**Job item:** If a line in the records below contains the word "Kunnskapssammenstilling", copy it.

**Saved entries:**
◆ ◆ ◆ ◆ ◆ ◆ ◆
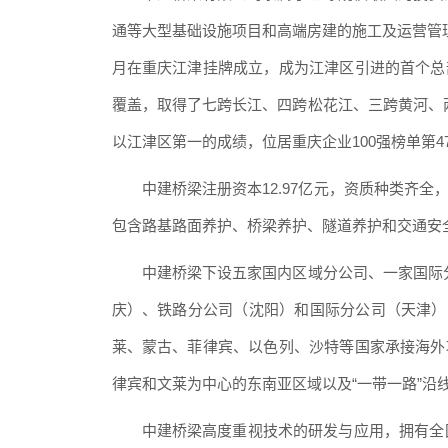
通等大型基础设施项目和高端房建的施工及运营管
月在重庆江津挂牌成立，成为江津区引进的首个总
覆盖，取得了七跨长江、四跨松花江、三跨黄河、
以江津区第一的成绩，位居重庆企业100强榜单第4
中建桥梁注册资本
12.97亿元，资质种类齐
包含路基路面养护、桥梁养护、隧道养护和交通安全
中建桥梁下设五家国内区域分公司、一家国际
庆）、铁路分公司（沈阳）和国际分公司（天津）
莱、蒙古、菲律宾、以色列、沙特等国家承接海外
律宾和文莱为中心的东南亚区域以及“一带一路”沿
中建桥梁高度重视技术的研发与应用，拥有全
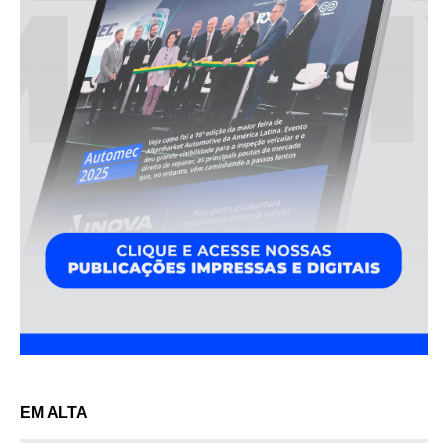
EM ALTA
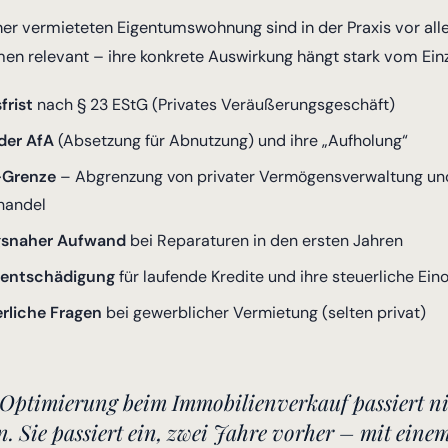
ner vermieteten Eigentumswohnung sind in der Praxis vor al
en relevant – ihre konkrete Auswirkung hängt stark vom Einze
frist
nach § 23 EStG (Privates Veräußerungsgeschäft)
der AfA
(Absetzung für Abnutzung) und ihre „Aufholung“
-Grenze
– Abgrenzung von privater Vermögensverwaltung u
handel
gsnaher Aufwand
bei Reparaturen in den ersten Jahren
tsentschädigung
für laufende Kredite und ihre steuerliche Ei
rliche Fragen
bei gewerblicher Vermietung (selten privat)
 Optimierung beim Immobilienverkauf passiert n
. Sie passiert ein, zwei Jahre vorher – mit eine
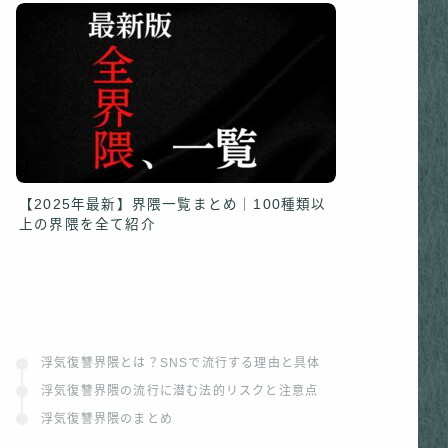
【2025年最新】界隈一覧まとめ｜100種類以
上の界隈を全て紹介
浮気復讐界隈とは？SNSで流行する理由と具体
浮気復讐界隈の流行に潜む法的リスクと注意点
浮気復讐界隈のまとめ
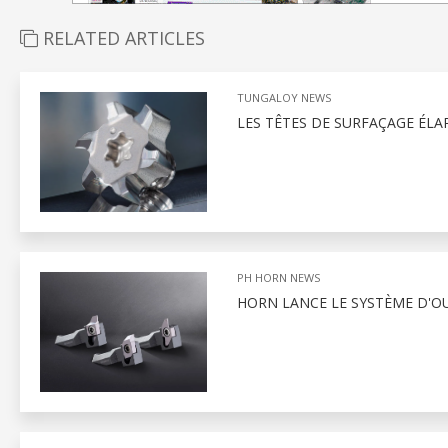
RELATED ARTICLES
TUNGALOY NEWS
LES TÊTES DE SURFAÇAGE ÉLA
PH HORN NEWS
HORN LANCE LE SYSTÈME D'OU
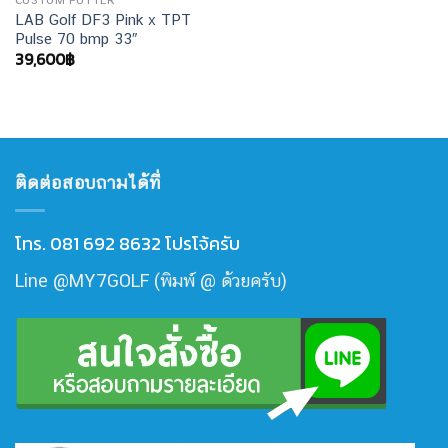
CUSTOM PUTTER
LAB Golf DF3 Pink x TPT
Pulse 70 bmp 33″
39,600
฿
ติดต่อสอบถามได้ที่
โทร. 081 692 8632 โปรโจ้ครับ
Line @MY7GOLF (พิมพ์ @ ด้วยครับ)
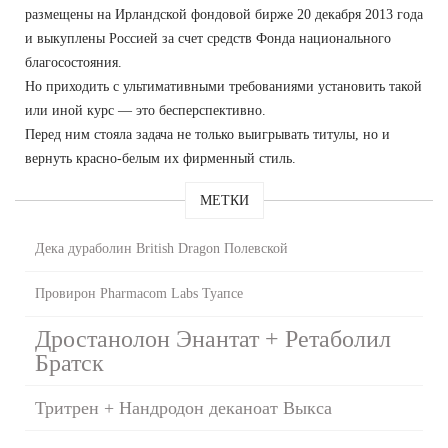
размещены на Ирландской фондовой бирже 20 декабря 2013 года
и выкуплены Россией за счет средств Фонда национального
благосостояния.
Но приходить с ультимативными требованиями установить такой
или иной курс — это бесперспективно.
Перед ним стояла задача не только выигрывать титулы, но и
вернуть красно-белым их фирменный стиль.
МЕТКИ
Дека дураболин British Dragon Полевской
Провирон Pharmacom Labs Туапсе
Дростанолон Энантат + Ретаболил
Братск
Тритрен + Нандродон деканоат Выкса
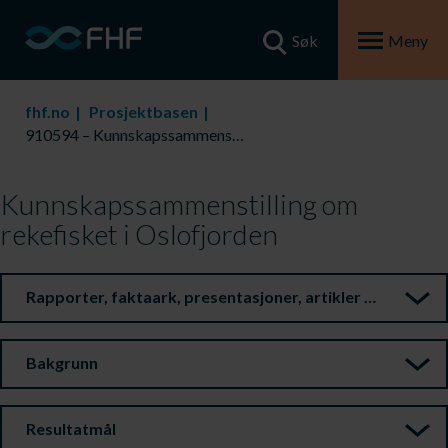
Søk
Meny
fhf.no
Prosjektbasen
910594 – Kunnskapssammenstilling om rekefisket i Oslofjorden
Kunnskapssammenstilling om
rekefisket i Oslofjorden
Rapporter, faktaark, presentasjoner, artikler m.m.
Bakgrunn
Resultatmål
◆ ◆ ◆ ◆ ◆ ◆ ◆
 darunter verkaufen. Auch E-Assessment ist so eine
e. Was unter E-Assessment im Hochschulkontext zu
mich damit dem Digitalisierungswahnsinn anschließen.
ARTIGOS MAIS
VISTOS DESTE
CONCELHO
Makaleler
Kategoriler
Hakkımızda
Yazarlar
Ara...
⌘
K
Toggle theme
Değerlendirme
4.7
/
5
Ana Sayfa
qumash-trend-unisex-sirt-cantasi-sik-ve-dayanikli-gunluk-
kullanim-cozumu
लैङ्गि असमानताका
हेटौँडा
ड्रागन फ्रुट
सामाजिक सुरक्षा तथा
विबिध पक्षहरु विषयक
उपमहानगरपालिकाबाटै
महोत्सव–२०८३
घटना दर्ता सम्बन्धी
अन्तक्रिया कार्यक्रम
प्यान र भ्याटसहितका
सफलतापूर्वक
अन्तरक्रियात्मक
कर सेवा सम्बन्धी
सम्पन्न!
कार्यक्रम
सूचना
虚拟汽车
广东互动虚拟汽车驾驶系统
◆ ◆ ◆ ◆ ◆ ◆ ◆
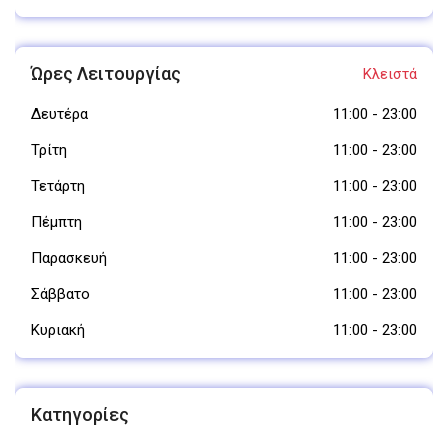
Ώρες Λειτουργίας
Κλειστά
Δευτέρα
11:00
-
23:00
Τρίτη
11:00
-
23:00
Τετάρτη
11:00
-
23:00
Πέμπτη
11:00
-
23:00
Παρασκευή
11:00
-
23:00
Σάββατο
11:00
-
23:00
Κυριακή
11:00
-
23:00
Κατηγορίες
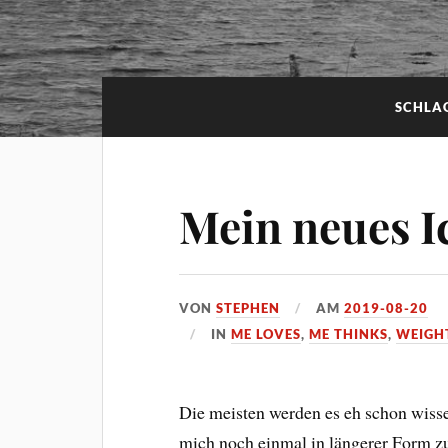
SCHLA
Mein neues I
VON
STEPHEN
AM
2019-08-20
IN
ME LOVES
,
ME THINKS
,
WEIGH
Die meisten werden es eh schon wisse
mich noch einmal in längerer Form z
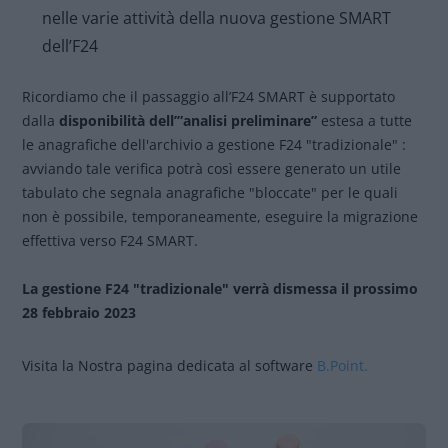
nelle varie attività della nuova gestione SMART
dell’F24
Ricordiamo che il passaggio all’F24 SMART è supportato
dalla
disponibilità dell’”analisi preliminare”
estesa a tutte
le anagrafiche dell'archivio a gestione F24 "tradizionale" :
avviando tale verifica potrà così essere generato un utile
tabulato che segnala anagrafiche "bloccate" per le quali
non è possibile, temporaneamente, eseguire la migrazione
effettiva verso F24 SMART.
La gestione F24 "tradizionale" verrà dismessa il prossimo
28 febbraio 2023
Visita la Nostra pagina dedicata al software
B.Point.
◆ ◆ ◆ ◆ ◆ ◆ ◆
**Written response:**
910594 – Kunnskapssammenstilling om rekefisket i Oslofjorden
Kunnskapssammenstilling om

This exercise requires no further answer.